◆ Extract to read ◆

All four examples will assign the list (1, 2, 3) to the variable named foo.

(set (quote foo) (list 1 2 3))    ;foo => (1 2 3)
(1 2 3)

(set 'foo '(1 2 3))   ;foo => (1 2 3) same function, simpler expression
(1 2 3)

(setq foo '(1 2 3))   ;foo => (1 2 3) similar function, different syntax
(1 2 3)

(setf foo '(1 2 3))   ;foo => (1 2 3) more capable function
(1 2 3)

setf has the added capability of setting a member of the list in foo to a new value.

foo                   ;foo => (1 2 3) as defined above
(1 2 3)

(car foo)             ;the first item in foo is 1
1

(setf (car foo) 4)    ;set or setq will fail since (car foo) is not a symbol
4

foo                   ;the fist item in foo was set to 4 by setf
(4 2 3)

◆ Collected data ◆
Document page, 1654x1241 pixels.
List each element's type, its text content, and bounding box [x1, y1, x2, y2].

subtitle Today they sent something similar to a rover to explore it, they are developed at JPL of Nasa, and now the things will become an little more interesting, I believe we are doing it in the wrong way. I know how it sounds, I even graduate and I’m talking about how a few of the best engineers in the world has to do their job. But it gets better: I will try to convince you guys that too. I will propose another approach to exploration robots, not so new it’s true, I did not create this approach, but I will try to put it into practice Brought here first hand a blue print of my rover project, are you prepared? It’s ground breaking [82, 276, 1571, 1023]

◆ Instruction 1 ◆
In the Lisp assignment text, reproduce the passage that begins with the words "(setq foo '(1" and ends after the words "a new value.".
◆ Instruction 2 ◆
Restate the paragraph of the Lisp assignment text that begins "All four examples will assign" in fewer words, keeping its main facts.

◆ Written reply 1 ◆
(setq foo '(1 2 3))   ;foo => (1 2 3) similar function, different syntax
(1 2 3)

(setf foo '(1 2 3))   ;foo => (1 2 3) more capable function
(1 2 3)

setf has the added capability of setting a member of the list in foo to a new value.

◆ Written reply 2 ◆
Each of the four examples sets the variable foo to the list (1, 2, 3).